More specifically, arrays are about the fastest thing around, and handing out objects from within a preallocated array tends to give the best access performance by a large margin. From what I understand you basically have to sidestep the Rust borrow checker to achieve this. Which does raise some interesting questions.

I think the original poster was also saying that heap allocations are slow, which is true, but I agree it'd be easier to tell if your program is having trouble with that.

kibwen · on June 18, 2023

I'm unclear how cache line utilization is relevant here. In both Zig and Rust, the choice of allocator has no effect on the layout of data in a given collection. In other words, this Zig code:

    var foo_list = ArrayList(u8).init(foo_allocator);
    try foo_list.append(1);
    try foo_list.append(2);
    try foo_list.append(3);

...and this Rust code:

    let mut foo_list = Vec::new();
    foo_list.push(1);
    foo_list.push(2);
    foo_list.push(3);

...are both going to produce an array of [1,2,3] stored in the heap. The choice of allocator only affects where that array itself ends up being stored. Fetching an element of foo_list is going to cache the other elements in the list regardless of its location in memory, so the choice of allocator doesn't matter for that purpose. The only thing that could make a difference is if you want multiple different collections to be fetched in the same cache line, but if your collections are so small that multiple collections fit in the same cache line then your data isn't big enough to be worrying about optimizing your cache utilization (and furthermore, even if you carefully lay out your collections in such a way, as soon as any of your growable arrays need to be reallocated that completely throws all of your careful organization out the window).

> More specifically, arrays are about the fastest thing around, and handing out objects from within a preallocated array tends to give the best access performance by a large margin. From what I understand you basically have to sidestep the Rust borrow checker to achieve this.

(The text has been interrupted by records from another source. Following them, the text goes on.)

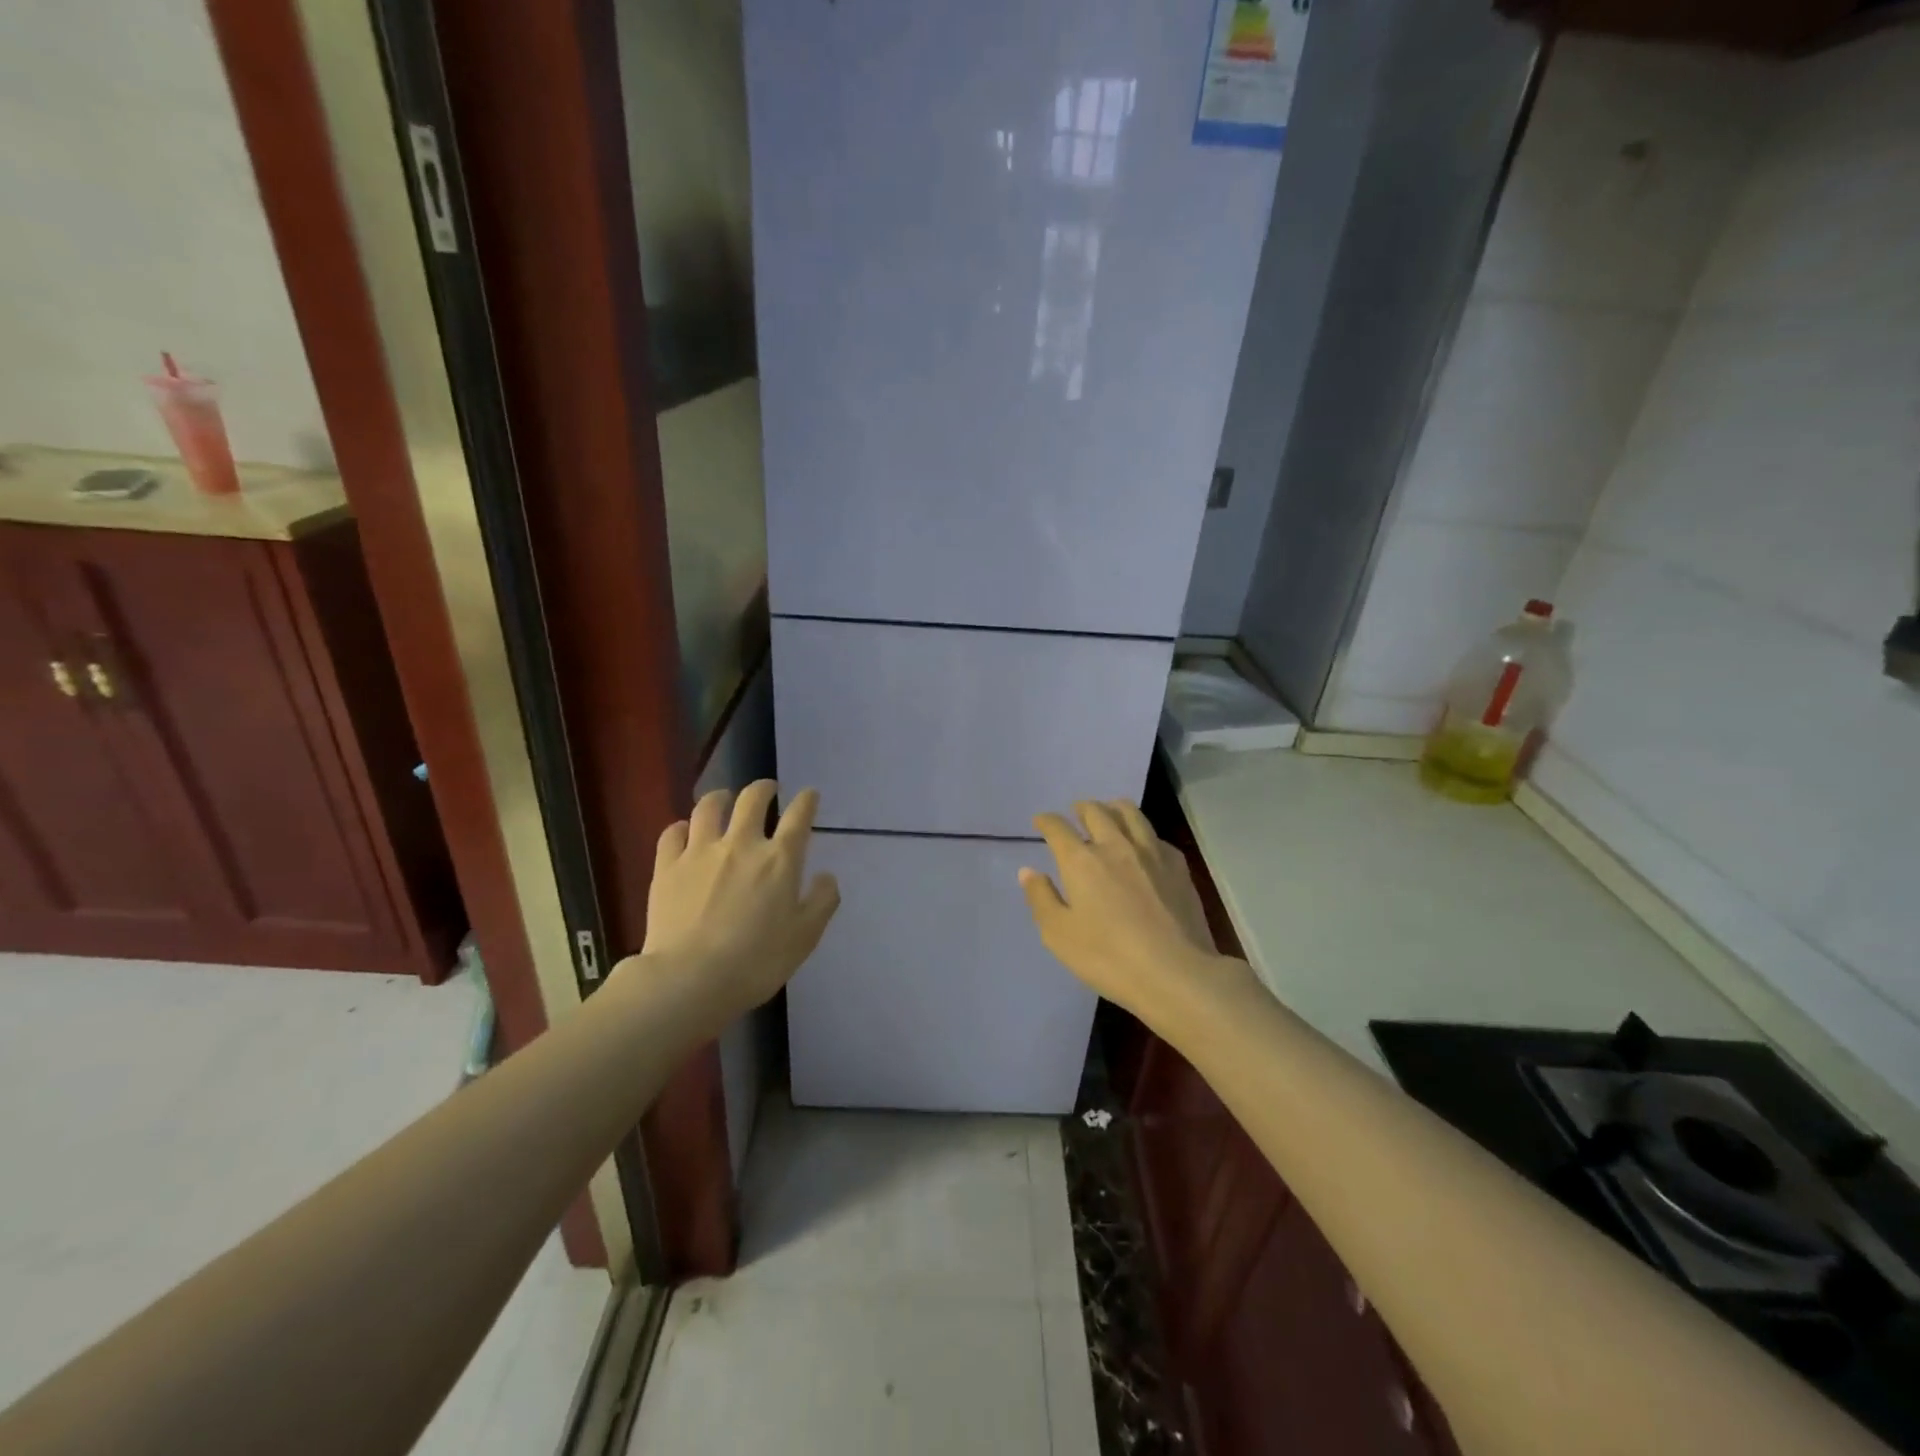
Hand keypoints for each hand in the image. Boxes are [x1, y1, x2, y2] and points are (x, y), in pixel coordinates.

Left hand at [637, 780, 839, 1024]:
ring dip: (720, 797)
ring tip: (723, 799)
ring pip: (709, 807)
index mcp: (779, 859)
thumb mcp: (805, 937)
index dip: (807, 801)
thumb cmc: (756, 961)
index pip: (798, 816)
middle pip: (753, 799)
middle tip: (767, 789)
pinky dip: (682, 826)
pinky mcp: (667, 866)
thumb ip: (822, 901)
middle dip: (764, 788)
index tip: (810, 795)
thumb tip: (826, 876)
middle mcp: (741, 844)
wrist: (690, 979)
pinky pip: (673, 833)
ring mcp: (700, 852)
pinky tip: (685, 831)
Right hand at [1019, 800, 1245, 1028]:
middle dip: (1081, 808)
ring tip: (1108, 813)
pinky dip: (1142, 832)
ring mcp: (1151, 852)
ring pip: (1130, 813)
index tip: (1040, 821)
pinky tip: (1143, 845)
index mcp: (1081, 861)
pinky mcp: (1178, 865)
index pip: (1058, 828)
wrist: (1176, 973)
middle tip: (1075, 812)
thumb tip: (1028, 870)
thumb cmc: (1108, 957)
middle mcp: (1115, 845)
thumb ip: (1041, 898)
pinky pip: (1155, 835)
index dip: (1046, 821)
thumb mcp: (1059, 935)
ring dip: (1113, 808)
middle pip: (1096, 811)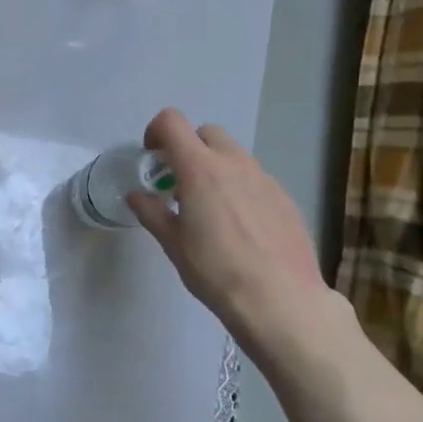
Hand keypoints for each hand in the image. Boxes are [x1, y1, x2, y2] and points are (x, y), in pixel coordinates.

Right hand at [128, 108, 333, 363]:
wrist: (281, 299)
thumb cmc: (216, 270)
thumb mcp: (173, 243)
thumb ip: (151, 212)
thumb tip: (137, 195)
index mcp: (200, 169)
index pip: (172, 122)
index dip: (156, 132)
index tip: (152, 158)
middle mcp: (234, 164)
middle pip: (207, 132)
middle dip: (188, 147)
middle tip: (178, 183)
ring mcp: (265, 179)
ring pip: (234, 155)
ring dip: (216, 167)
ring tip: (210, 208)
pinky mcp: (285, 198)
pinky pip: (256, 179)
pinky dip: (240, 188)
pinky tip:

Where did you get this impression? Rust has stack allocated arrays, and you can hand out references to them just as well as you can to any other owned type. I can think of no distinction that the borrow checker makes between stack- and heap-allocated types.

tw061023 · on June 19, 2023

While I agree with you, my point was specifically the cost of a malloc. As someone who had actually profiled a pool vs malloc, this is kind of a salient point for me.

In some workloads short-lived allocations are common. Like memory is allocated for milliseconds and then deallocated - and X% of time will be spent just inside the allocator trying to find the best block to allocate. At this point you want to make sure that you don't spend more time in the allocator than allocations actually live.

tw061023 · on June 19, 2023

> Yes, overwhelmingly so.

I wonder how common business tasks can be coerced to this model.

Also I believe this is not a good excuse - the language should still provide a way to properly manage allocations even if it is not needed most of time.

> The basic rule of manual optimization is that the upper bound for the improvement that can be gained by optimizing any one "thing" is equal to the proportion of the program's runtime that is devoted to that thing.

Yep, and this is why you should always measure things before optimizing. But then again, you can save yourself a lot of time by not doing stupid things like allocating from heap in a hot loop and profiling just to discover such basic mistakes.